### TASK TO CARRY OUT
Everything from the line containing "Create Panel Scoring" through the line containing "Use navX to implement rotate to angle button, label: Design" should be repeated exactly, and nothing else from the data.

### DATA TO EXAMINE

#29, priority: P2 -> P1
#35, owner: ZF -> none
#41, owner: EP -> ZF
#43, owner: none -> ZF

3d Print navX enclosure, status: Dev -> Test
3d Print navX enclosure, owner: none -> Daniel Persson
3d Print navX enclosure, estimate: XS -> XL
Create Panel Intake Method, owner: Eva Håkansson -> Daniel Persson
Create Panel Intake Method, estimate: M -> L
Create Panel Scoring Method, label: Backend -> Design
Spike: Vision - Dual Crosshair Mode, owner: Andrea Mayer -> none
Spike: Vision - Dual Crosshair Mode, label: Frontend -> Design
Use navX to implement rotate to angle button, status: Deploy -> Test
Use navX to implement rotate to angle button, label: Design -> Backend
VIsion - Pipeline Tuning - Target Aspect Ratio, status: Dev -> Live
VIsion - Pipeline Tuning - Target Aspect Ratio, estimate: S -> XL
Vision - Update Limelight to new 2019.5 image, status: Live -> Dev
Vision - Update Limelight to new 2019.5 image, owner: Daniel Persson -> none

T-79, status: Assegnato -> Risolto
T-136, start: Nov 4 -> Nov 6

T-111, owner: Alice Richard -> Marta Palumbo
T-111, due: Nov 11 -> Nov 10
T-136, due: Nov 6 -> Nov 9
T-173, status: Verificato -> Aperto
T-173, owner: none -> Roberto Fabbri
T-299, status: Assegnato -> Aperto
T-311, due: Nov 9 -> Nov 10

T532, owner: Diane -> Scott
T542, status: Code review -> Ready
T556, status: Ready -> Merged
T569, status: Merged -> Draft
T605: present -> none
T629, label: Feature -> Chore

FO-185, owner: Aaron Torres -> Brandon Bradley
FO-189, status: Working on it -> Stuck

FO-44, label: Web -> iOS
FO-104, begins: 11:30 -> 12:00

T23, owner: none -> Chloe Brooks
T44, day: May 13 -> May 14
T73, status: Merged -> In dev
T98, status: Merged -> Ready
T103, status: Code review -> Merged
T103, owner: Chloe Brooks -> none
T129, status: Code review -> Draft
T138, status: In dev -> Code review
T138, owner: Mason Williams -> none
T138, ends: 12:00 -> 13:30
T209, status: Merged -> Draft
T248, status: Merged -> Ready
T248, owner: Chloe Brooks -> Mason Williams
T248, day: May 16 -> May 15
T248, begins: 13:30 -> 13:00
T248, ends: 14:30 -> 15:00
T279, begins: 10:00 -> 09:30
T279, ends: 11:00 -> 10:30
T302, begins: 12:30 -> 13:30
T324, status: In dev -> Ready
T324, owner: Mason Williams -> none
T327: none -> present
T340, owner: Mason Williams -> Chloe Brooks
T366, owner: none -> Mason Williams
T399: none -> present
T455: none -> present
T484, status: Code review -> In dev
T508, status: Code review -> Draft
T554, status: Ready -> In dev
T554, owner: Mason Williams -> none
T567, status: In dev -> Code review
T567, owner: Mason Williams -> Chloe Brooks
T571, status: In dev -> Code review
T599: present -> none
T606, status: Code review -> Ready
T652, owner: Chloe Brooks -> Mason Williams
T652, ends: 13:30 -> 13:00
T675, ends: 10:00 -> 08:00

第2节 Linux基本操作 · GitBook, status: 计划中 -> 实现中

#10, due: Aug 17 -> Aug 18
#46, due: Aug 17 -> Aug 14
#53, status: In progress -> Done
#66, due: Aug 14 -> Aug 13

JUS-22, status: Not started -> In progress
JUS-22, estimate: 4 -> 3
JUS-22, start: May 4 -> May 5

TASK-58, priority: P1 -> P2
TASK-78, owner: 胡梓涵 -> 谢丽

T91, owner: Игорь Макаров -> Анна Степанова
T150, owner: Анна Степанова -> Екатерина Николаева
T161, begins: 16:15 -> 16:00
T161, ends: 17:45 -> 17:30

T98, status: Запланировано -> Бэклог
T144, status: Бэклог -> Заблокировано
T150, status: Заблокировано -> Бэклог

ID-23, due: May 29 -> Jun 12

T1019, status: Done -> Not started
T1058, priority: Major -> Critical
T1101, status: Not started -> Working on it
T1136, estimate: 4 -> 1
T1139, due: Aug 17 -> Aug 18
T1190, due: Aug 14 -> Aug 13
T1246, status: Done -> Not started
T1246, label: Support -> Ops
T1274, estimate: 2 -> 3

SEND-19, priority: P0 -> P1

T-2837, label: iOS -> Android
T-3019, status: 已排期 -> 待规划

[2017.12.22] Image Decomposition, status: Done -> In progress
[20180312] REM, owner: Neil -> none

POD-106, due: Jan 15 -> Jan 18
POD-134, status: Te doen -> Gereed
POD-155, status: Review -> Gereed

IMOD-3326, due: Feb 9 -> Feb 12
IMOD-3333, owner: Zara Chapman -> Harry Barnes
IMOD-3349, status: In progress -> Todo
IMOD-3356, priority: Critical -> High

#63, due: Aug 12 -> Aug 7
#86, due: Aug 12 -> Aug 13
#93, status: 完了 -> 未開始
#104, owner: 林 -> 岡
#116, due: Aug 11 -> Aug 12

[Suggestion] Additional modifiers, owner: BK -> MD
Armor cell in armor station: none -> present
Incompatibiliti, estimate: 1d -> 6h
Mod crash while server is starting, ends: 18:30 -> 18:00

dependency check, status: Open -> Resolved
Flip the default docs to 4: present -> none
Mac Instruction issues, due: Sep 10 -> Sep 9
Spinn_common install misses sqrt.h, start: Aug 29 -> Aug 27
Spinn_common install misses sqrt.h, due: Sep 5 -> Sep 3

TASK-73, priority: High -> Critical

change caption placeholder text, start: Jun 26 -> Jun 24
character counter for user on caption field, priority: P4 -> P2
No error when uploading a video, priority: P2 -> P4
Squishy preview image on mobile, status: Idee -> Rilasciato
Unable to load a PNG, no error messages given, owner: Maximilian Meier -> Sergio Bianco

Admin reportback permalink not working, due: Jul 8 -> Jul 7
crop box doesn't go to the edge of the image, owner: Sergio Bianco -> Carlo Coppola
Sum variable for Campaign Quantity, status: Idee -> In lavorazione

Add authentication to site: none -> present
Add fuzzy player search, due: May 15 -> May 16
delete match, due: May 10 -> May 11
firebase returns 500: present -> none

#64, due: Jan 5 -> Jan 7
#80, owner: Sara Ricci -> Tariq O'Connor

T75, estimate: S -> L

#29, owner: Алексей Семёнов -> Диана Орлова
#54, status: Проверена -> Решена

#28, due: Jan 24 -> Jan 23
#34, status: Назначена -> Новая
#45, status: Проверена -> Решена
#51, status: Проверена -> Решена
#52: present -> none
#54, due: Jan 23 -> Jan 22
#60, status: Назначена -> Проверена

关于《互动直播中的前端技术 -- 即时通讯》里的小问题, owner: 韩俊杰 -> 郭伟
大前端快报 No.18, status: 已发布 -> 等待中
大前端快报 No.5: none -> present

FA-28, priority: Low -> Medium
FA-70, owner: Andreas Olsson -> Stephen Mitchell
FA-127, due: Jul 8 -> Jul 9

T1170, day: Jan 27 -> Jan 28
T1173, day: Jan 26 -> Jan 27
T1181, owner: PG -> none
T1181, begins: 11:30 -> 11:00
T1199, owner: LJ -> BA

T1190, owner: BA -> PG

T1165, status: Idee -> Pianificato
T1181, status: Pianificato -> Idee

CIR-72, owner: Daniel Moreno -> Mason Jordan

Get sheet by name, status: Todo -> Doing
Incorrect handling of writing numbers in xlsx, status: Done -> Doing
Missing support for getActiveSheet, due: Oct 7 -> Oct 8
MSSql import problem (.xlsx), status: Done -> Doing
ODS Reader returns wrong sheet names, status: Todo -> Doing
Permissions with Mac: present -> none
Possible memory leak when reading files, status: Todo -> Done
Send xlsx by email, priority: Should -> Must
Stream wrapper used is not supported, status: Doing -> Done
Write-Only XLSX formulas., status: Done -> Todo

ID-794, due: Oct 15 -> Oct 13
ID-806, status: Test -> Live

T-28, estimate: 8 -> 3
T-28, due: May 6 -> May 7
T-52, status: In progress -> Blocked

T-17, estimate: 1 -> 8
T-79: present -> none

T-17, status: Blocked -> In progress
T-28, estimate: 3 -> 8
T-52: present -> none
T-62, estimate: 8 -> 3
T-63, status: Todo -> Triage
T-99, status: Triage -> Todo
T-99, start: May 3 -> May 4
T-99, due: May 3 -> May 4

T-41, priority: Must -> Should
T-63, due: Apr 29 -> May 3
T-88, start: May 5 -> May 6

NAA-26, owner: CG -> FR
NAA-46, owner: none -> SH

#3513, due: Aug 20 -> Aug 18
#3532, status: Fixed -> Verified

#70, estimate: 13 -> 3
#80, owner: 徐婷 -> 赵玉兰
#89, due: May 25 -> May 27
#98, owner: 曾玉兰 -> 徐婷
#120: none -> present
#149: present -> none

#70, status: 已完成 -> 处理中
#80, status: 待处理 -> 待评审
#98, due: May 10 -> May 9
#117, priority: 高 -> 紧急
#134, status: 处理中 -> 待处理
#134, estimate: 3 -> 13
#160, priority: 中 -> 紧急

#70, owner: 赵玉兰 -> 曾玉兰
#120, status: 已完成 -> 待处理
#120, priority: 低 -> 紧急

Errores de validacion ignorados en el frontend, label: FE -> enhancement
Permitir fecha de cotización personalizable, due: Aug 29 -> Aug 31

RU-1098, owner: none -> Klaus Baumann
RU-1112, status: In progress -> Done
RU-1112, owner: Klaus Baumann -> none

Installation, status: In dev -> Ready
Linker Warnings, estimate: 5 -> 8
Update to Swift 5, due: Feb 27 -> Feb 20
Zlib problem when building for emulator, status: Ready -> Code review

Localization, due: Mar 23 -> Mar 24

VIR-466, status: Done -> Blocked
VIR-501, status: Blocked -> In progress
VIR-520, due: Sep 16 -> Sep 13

### SOLUTION FOR THIS PROBLEM
Create Panel Scoring Method, label: Backend -> Design
Spike: Vision - Dual Crosshair Mode, owner: Andrea Mayer -> none
Spike: Vision - Dual Crosshair Mode, label: Frontend -> Design
Use navX to implement rotate to angle button, status: Deploy -> Test
Use navX to implement rotate to angle button, label: Design -> Backend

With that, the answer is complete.